Historically, surgery, radiation, and chemotherapy, as they were applied to soft tissue sarcomas up to the 1970s, failed to achieve an impact on survival. However, the innovative prospective clinical trials pioneered at the National Cancer Institute in the United States during the 1970s showed improved survival of patients who were treated by wide local excision, radiation therapy, and adjuvant chemotherapy.86
Disappointing as it may be, despite that in the understanding of soft tissue sarcomas, more progress has been made during the last 25 years than had been made in the previous 2000 years (Table 4), and the cause of soft tissue sarcomas remains to be discovered. None of the anecdotal cases linked to physical trauma or Agent Orange herbicide could be verified on review.

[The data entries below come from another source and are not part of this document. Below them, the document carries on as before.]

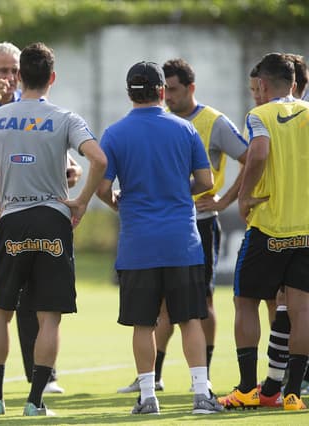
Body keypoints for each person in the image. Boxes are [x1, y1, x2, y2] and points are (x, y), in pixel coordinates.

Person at [0, 42, 107, 417]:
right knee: (47, 315)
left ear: (20, 76)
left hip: (12, 219)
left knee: (1, 311)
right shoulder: (65, 117)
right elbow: (98, 160)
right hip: (53, 219)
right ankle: (36, 401)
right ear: (52, 77)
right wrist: (83, 200)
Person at [97, 61, 222, 415]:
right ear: (162, 92)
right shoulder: (185, 129)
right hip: (182, 240)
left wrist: (118, 202)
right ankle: (201, 393)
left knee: (143, 323)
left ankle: (149, 397)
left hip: (138, 244)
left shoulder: (115, 133)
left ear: (129, 93)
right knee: (189, 319)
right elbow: (206, 182)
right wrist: (181, 191)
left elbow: (103, 189)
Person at [117, 58, 248, 394]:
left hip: (198, 224)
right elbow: (202, 177)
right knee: (165, 309)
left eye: (175, 90)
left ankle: (199, 379)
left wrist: (224, 200)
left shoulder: (212, 122)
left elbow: (251, 158)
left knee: (199, 305)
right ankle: (157, 376)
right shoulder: (177, 126)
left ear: (190, 88)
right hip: (178, 229)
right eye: (167, 90)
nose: (170, 97)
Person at [0, 40, 68, 395]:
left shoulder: (34, 108)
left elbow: (67, 158)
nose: (8, 78)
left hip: (18, 214)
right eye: (2, 71)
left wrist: (71, 175)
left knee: (30, 299)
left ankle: (39, 377)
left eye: (14, 71)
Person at [218, 52, 309, 411]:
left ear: (264, 85)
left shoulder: (260, 115)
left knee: (245, 303)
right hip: (306, 230)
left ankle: (245, 388)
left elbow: (257, 154)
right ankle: (292, 394)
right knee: (302, 309)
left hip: (269, 226)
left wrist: (243, 196)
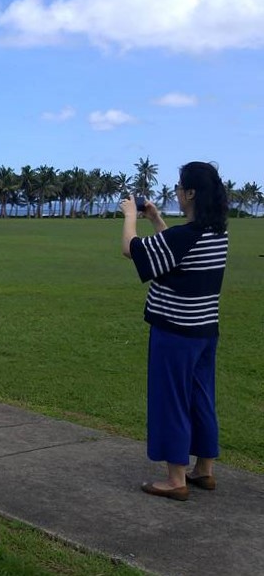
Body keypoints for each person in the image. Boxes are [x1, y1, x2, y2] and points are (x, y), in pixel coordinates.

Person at [119, 162, 229, 501]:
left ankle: (175, 478)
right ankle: (204, 470)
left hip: (175, 332)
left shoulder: (186, 237)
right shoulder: (216, 235)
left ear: (192, 193)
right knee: (201, 397)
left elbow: (132, 250)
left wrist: (130, 216)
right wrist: (156, 219)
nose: (178, 192)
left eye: (181, 187)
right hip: (204, 331)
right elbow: (174, 254)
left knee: (171, 400)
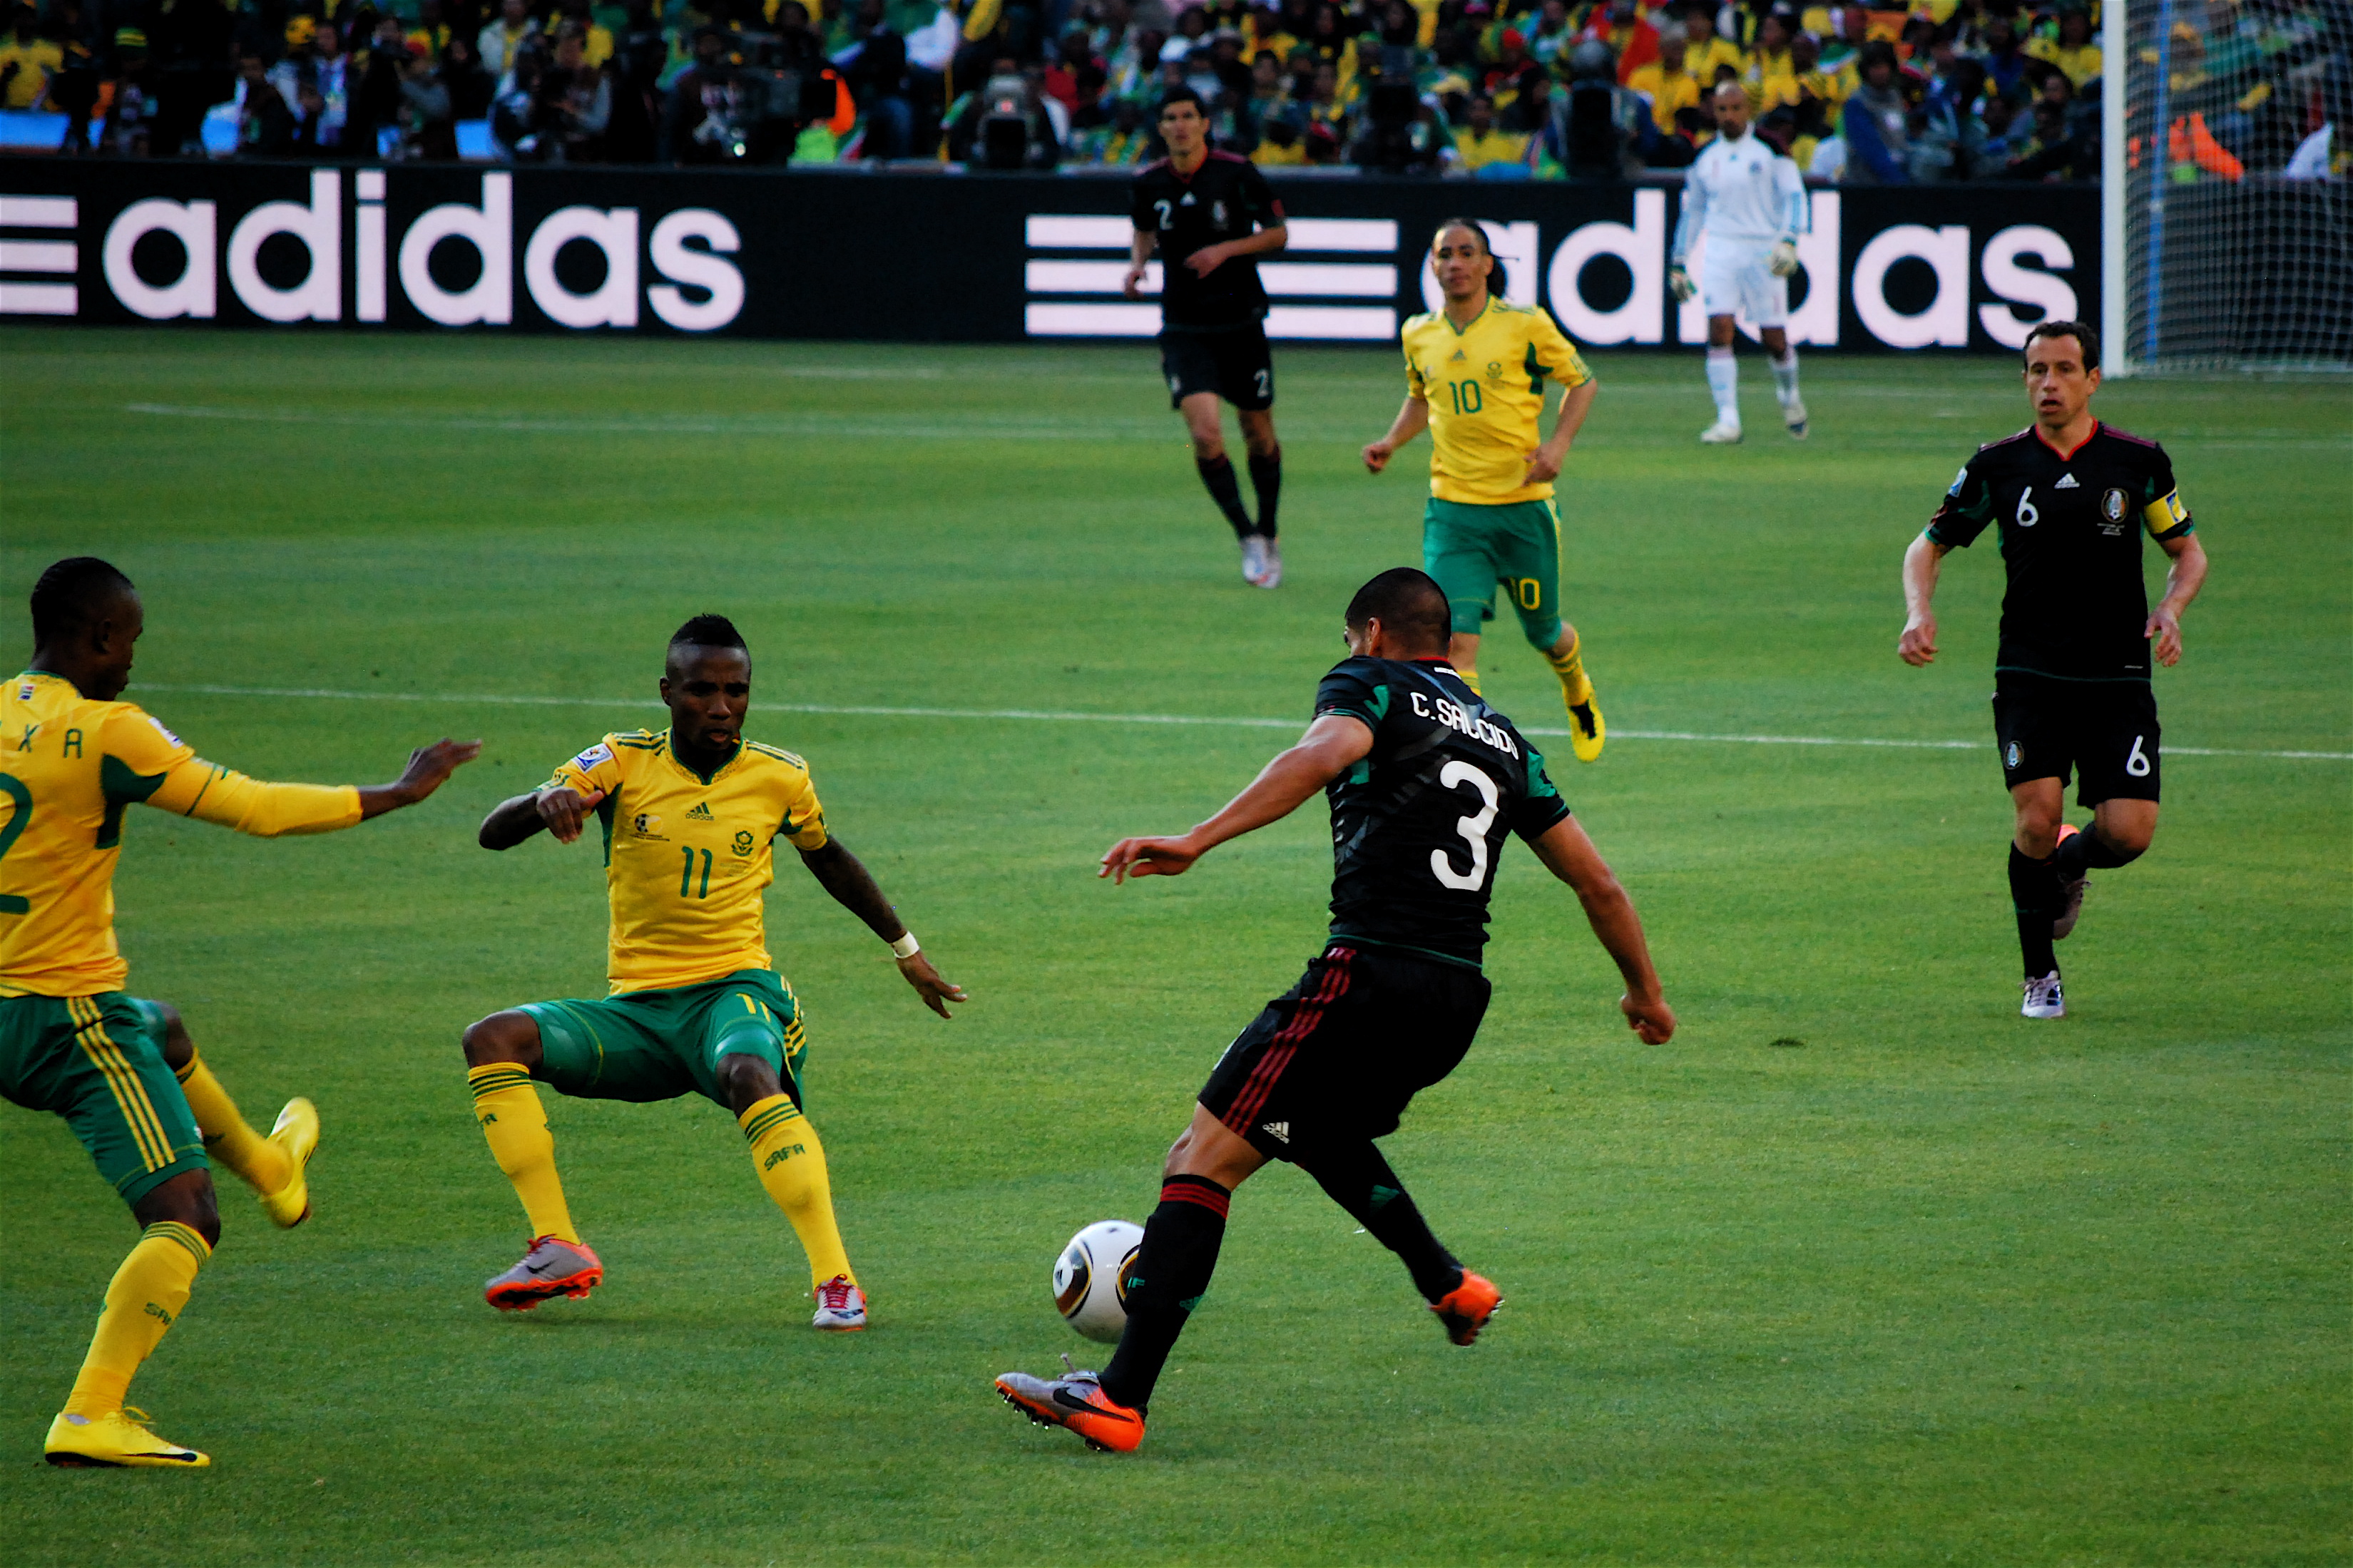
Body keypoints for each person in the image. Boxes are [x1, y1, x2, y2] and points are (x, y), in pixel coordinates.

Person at [993, 568, 1674, 1453]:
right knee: (1303, 1127)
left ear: (1376, 632)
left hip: (1366, 977)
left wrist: (1197, 837)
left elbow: (1320, 754)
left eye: (1350, 640)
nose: (1345, 655)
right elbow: (1597, 881)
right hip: (1453, 1000)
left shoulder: (1369, 683)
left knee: (1201, 1154)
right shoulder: (1506, 741)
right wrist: (1645, 994)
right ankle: (1446, 1283)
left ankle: (1119, 1398)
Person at [4, 558, 478, 1467]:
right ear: (99, 636)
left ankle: (275, 1170)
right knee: (185, 1214)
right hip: (63, 1018)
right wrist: (399, 791)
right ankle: (90, 1414)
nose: (134, 660)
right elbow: (254, 808)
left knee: (164, 1025)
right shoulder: (110, 731)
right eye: (131, 640)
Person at [460, 615, 965, 1330]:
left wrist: (905, 949)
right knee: (492, 1038)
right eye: (702, 690)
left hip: (735, 992)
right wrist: (543, 803)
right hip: (637, 1013)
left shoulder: (778, 775)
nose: (722, 706)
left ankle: (837, 1283)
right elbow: (493, 832)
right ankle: (557, 1246)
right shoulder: (619, 760)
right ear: (668, 692)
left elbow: (827, 856)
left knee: (745, 1073)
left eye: (737, 690)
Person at [1898, 322, 2208, 1020]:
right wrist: (1917, 613)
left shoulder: (2137, 463)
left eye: (2063, 369)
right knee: (2035, 819)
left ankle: (2068, 865)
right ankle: (2038, 975)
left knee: (2127, 834)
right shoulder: (1997, 467)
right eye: (2036, 370)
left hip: (2118, 676)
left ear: (2091, 379)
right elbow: (1926, 546)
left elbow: (2186, 551)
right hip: (2029, 675)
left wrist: (2171, 609)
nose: (2047, 382)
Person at [1360, 220, 1606, 761]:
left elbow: (1582, 382)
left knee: (1546, 634)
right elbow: (1421, 398)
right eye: (1444, 253)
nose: (1454, 262)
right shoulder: (1418, 333)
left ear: (1487, 264)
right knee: (1453, 642)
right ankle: (1468, 751)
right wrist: (1391, 442)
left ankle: (1577, 691)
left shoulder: (1524, 324)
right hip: (1454, 511)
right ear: (1432, 265)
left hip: (1522, 509)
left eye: (1466, 252)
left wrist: (1557, 446)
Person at [1126, 86, 1292, 588]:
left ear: (1204, 123)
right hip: (1183, 326)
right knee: (1204, 434)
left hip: (1241, 321)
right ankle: (1245, 536)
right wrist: (1136, 266)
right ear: (1161, 128)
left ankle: (1269, 529)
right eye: (1170, 118)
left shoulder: (1235, 172)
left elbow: (1279, 232)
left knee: (1258, 435)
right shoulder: (1148, 181)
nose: (1179, 125)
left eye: (1188, 116)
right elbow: (1143, 229)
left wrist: (1225, 251)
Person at [1669, 80, 1810, 444]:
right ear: (1713, 112)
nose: (1728, 116)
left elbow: (1794, 196)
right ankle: (1728, 420)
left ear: (1747, 110)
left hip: (1763, 251)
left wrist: (1790, 240)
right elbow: (1694, 211)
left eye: (1735, 109)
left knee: (1774, 339)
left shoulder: (1770, 147)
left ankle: (1789, 396)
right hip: (1721, 250)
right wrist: (1679, 261)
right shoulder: (1704, 156)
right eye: (1721, 110)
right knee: (1719, 330)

|Year(s)||Events in medical history||Year(s)||Events in world history|
|131–200||Galen names sarcoma||177||Marcus Aurelius wrote Meditations|
|1667||Hook introduced the term cell||1666||Great Fire of London|
|1842||Rokitansky calls sarcoma a benign growth||1842||The Stars and Stripes raised over Monterey, California|
|1874||Kaposi sarcoma described||1876||Mark Twain completed Tom Sawyer|
|1892||Cells aspirated from sarcoma||1895||Motion picture camera invented|
|1914||Human sarcoma grown in culture||1915||Einstein formulated the Theory of Relativity|
|1939||Histologic grading by Broders||1938||Nylon invented|
|1958||Surgical management of sarcomas summarized||1956||Khrushchev denounces Stalin's dictatorship|
|1977||TNM cancer staging system published||1976||Apple computer goes on sale|
Historians, as a rule, should not dwell on matters that occurred during the immediate past decades; however, for the reader's benefit, I include here a list of books and monographs that were published the last 20 years, after the first TNM staging system,84 the first prospective randomized trial,86 and the first pathology book on soft tissue tumors85 were printed: Tumors of the Soft Tissues by Lattes (1982); Soft Tissue Sarcomas by Baker (1983); Tumors of the Soft Tissues by Das Gupta (1983); Soft Tissue Tumors by Enzinger and Weiss (1st edition, 1983; 4th edition, 2001); Differential Diagnosis of Soft Tissue and Bone Tumors by Hajdu (1983); Atlas of Extremity Sarcoma Surgery by Sugarbaker and Nicholson (1984); Surgical Management of Soft Tissue Sarcomas by Arlen and Marcove (1987); Soft Tissue Sarcomas by Eilber, Morton, Sondak, and Economou (1987); Surgical Management of Soft Tissue Sarcomas by Shiu and Brennan (1988); Soft Tissue Sarcomas by Nash (1988); Cytopathology of Soft Tissue and Bone Tumors by Hajdu and Hajdu (1989); Tumors and Tumor-like Lesions of Soft Tissue by Nifo, Chung, and Cavazzana (1991); Soft Tissue Sarcomas of the Limbs by Lawrence (1993); Histological Typing of Soft Tissue Tumors by Weiss (1994); Color Atlas of Soft Tissue Tumors by Meis-Kindblom (1996); and Tumors of the Soft Tissues by Kempson, Fletcher, Evans, Hendrickson, and Sibley (2001).